Interesting: Bradley Cooper Speaks About His Struggle With Addiction (Read)

Bradley cooper shared that his odd past experiences helped him prepare for the most challenging part of his life and also his roles, and that the good thing he could do for himself is just to be, who he really is and not what people want him to be. From Vanity Fair, read below, the full gist

Bradley Cooper tells Vanity Fair that his past struggles, including addiction, the wrenching loss of his father, and the restlessness of a career that went so long unfulfilled—have helped him prepare for his most challenging role yet, as Navy SEAL sniper Chris Kyle in Clint Eastwood’s American Sniper. “Losing someone close to me. Going through love and loss. knowing what’s important,” Cooper tells Bissinger. “Realizing that the bottom line is that all I got is me, so it’s about time to stop trying to be something that I think you would want me to be. Or that would give me what I think I need. As you get older, thank God, your body deteriorates, but your soul sort of flourishes.”“I see life much more gray as I get older,” he continues. “I was so sort of black-and-white in my late 20s. There’s right and there’s wrong and that’s it. That’s a tough way to live. It’s rare that I judge somebody, really rare. I think people feel that, so it’s sort of easy to get close to somebody if you don’t feel judged by them.”
Cooper’s past challenges with addiction—he has been sober since August of 2004—also meant that he chose to physically transform himself for the role the old-fashioned way, without the use of any stimulants. “I did it naturally because I’ve been sober for 10 years and didn’t want to do anything,” he tells Bissinger. “I had a realistic conversation. Can I do this in three months naturally? Can I gain 30 pounds of fucking muscle? I didn’t know if I would be able to do it or not. Thank God—luckily—my fucking body reacted fast.”Though he has earned star status, with two Academy Award nominations and a starring role in the Broadway revival of The Elephant Man, Cooper tells Bissinger he long fought to gain traction in his career.In 2006 he appeared in Three Days of Rain on Broadway with Julia Roberts and Paul Rudd, an experience he calls “an amazing opportunity” and considers a pivotal point in his career. “If this doesn’t work, then I’m not supposed to do this for a living,” he tells Bissinger he said to himself. Cooper even contemplated going back to school and getting a Ph.D. in English and teaching literature.

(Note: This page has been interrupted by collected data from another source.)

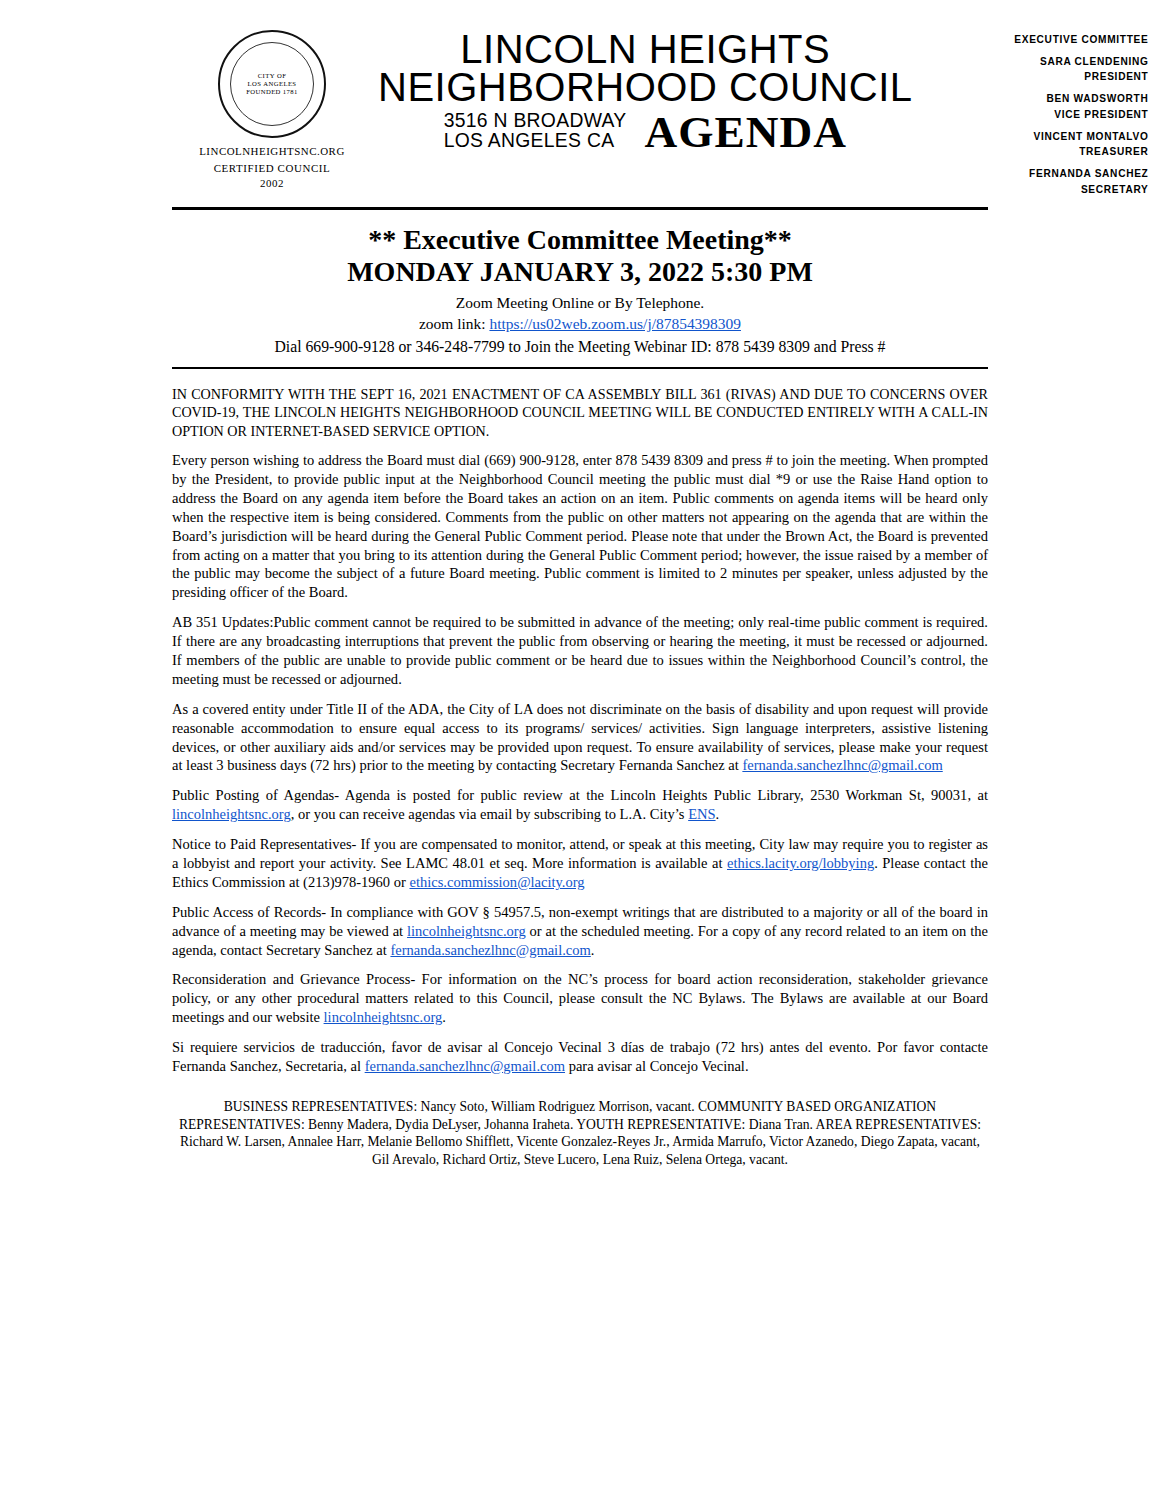CITY OF
LOS ANGELES
FOUNDED 1781
LINCOLNHEIGHTSNC.ORG
CERTIFIED COUNCIL
2002
LINCOLN HEIGHTS
NEIGHBORHOOD COUNCIL
3516 N BROADWAY
LOS ANGELES CA
AGENDA
EXECUTIVE COMMITTEE
SARA CLENDENING
PRESIDENT
BEN WADSWORTH
VICE PRESIDENT
VINCENT MONTALVO
TREASURER
FERNANDA SANCHEZ
SECRETARY
** Executive Committee Meeting** MONDAY JANUARY 3, 2022 5:30 PM
Zoom Meeting Online or By Telephone.
zoom link: https://us02web.zoom.us/j/87854398309
Dial 669-900-9128 or 346-248-7799 to Join the Meeting Webinar ID: 878 5439 8309 and Press #
IN CONFORMITY WITH THE SEPT 16, 2021 ENACTMENT OF CA ASSEMBLY BILL 361 (RIVAS) AND DUE TO CONCERNS OVER COVID-19, THE LINCOLN HEIGHTS NEIGHBORHOOD COUNCIL MEETING WILL BE CONDUCTED ENTIRELY WITH A CALL-IN OPTION OR INTERNET-BASED SERVICE OPTION.
Every person wishing to address the Board must dial (669) 900-9128, enter 878 5439 8309 and press # to join the meeting. When prompted by the President, to provide public input at the Neighborhood Council meeting the public must dial *9 or use the Raise Hand option to address the Board on any agenda item before the Board takes an action on an item. Public comments on agenda items will be heard only when the respective item is being considered. Comments from the public on other matters not appearing on the agenda that are within the Board’s jurisdiction will be heard during the General Public Comment period. Please note that under the Brown Act, the Board is prevented from acting on a matter that you bring to its attention during the General Public Comment period; however, the issue raised by a member of the public may become the subject of a future Board meeting. Public comment is limited to 2 minutes per speaker, unless adjusted by the presiding officer of the Board.
AB 351 Updates:Public comment cannot be required to be submitted in advance of the meeting; only real-time public comment is required. If there are any broadcasting interruptions that prevent the public from observing or hearing the meeting, it must be recessed or adjourned. If members of the public are unable to provide public comment or be heard due to issues within the Neighborhood Council’s control, the meeting must be recessed or adjourned.
As a covered entity under Title II of the ADA, the City of LA does not discriminate on the basis of disability and upon request will provide reasonable accommodation to ensure equal access to its programs/ services/ activities. Sign language interpreters, assistive listening devices, or other auxiliary aids and/or services may be provided upon request. To ensure availability of services, please make your request at least 3 business days (72 hrs) prior to the meeting by contacting Secretary Fernanda Sanchez at fernanda.sanchezlhnc@gmail.com
Public Posting of Agendas- Agenda is posted for public review at the Lincoln Heights Public Library, 2530 Workman St, 90031, at lincolnheightsnc.org, or you can receive agendas via email by subscribing to L.A. City’s ENS.
Notice to Paid Representatives- If you are compensated to monitor, attend, or speak at this meeting, City law may require you to register as a lobbyist and report your activity. See LAMC 48.01 et seq. More information is available at ethics.lacity.org/lobbying. Please contact the Ethics Commission at (213)978-1960 or ethics.commission@lacity.org
Public Access of Records- In compliance with GOV § 54957.5, non-exempt writings that are distributed to a majority or all of the board in advance of a meeting may be viewed at lincolnheightsnc.org or at the scheduled meeting. For a copy of any record related to an item on the agenda, contact Secretary Sanchez at fernanda.sanchezlhnc@gmail.com.
Reconsideration and Grievance Process- For information on the NC’s process for board action reconsideration, stakeholder grievance policy, or any other procedural matters related to this Council, please consult the NC Bylaws. The Bylaws are available at our Board meetings and our website lincolnheightsnc.org.
Si requiere servicios de traducción, favor de avisar al Concejo Vecinal 3 días de trabajo (72 hrs) antes del evento. Por favor contacte Fernanda Sanchez, Secretaria, al fernanda.sanchezlhnc@gmail.com para avisar al Concejo Vecinal.
BUSINESS REPRESENTATIVES: Nancy Soto, William Rodriguez Morrison, vacant. COMMUNITY BASED ORGANIZATION REPRESENTATIVES: Benny Madera, Dydia DeLyser, Johanna Iraheta. YOUTH REPRESENTATIVE: Diana Tran. AREA REPRESENTATIVES: Richard W. Larsen, Annalee Harr, Melanie Bellomo Shifflett, Vicente Gonzalez-Reyes Jr., Armida Marrufo, Victor Azanedo, Diego Zapata, vacant, Gil Arevalo, Richard Ortiz, Steve Lucero, Lena Ruiz, Selena Ortega, vacant.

Despite the play’s middling success, Cooper found that the role sustained and energized him. “I always knew I wanted to be in the trenches with a director making the movie,” he says. “I always felt that’s what I’m supposed to be doing. I always knew deep down that if I’m not going to do that then I’m not too long for this business.”
James Lipton, who was the dean of the Actors Studio Drama School in New York when Cooper attended, tells Bissinger he also saw that early promise. Lipton recalled that Cooper’s mother pulled him aside at one point and asked if he thought Cooper would be all right. “‘He’s going to go all the way,’ ” Lipton responded. “I never predicted that for any other student.”
Cooper also suggests that he will try his hand at directing, though his American Sniper co-star Sienna Miller tells Bissinger this gives her pause. “He’d be brilliant, but he’d be a nightmare [as a director],” says Miller, with the kind of laugh that doesn’t conceal truth. “He won’t let anyone get away with anything.”